A terceira parte é constituída de fragmentos de seus diários ao decorrer de doze anos. Ali temos registros dos hotéis em que Zelda e ele passaram as melhores e piores noites da vida de ambos, desde o nascimento de sua filha até a ideia de que finalmente tinha dinheiro suficiente para esbanjar como aqueles americanos meritocratas.
“Dormindo e acordando”, a quarta parte, por sua vez, retrata o momento que a insonia pega o autor para ser companheiro ainda mais presente que sua própria esposa. Assim como “Minha cidade perdida”, o penúltimo capítulo, temos contato com textos curtos, mas sempre repletos do sentimento moribundo de Fitzgerald diante a sua exaustiva vivência. Para encerrar de forma ainda mais íntima, a última parte é uma breve seleção de cartas do autor para amigos ou outros escritores – independente de quem fosse o destinatário, muitas vezes estava bêbado a ponto de tampouco saber o que estava escrevendo.
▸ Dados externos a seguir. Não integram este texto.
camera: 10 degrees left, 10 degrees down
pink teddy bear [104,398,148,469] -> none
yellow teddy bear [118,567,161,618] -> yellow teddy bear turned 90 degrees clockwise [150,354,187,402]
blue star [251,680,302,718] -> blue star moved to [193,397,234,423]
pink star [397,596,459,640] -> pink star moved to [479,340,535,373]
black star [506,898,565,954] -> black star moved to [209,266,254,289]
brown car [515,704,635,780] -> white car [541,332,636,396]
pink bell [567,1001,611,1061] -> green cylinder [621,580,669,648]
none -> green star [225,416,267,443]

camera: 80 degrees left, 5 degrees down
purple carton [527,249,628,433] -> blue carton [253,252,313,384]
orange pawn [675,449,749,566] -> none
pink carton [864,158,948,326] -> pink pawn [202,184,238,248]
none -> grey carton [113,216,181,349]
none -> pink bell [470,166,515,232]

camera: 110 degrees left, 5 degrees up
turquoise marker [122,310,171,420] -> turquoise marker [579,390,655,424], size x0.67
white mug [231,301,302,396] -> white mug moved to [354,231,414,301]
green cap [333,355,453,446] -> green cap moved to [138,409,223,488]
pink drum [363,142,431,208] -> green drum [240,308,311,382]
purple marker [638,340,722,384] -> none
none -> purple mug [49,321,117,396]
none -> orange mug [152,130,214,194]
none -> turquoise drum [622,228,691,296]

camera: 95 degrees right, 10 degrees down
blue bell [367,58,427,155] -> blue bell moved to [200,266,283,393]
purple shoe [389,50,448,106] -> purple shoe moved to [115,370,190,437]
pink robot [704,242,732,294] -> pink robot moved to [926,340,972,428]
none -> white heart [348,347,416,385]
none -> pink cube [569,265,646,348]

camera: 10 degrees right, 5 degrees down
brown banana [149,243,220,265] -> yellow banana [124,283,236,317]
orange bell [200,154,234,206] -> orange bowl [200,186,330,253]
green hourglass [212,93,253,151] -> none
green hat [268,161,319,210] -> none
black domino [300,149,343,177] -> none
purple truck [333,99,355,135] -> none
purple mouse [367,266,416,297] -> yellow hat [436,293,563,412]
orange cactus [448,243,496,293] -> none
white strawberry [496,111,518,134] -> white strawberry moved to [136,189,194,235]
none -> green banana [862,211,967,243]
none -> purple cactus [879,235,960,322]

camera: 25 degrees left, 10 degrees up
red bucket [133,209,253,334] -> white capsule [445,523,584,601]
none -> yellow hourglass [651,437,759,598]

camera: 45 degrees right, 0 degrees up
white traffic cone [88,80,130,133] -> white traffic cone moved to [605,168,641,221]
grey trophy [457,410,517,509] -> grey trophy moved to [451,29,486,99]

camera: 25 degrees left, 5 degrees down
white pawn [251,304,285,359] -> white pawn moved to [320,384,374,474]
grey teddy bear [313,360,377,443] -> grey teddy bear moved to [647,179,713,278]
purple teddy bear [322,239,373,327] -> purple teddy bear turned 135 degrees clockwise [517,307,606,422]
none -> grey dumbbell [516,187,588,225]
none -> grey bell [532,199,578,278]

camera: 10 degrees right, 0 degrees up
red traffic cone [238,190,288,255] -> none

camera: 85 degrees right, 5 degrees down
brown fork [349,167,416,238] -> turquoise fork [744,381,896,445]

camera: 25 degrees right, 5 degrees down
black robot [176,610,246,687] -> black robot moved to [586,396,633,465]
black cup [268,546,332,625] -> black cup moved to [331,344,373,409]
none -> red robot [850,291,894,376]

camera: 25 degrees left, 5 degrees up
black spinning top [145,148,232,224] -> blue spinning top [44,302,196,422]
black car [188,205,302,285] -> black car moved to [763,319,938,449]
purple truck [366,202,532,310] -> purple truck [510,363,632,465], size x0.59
Lendo esse livro, especialmente “Colapso nervoso”, me lembrei de uma frase que Hemingway usou para descrever Scott em “Paris é uma festa”: “Seu talento era tão espontâneo como o desenho que o pó faz nas asas de uma borboleta. Houve uma época em que ele tinha tanta consciência disso quanto a borboleta, não ligando para o fato de que seu talento podia apagar-se ou desaparecer de todo. Mais tarde começou a preocupar-se com as asas feridas e sua estrutura. Aprendeu a refletir, mas já não conseguia voar porque o amor ao voo o abandonara. Restava-lhe apenas a lembrança dos dias em que voar fora um ato natural.”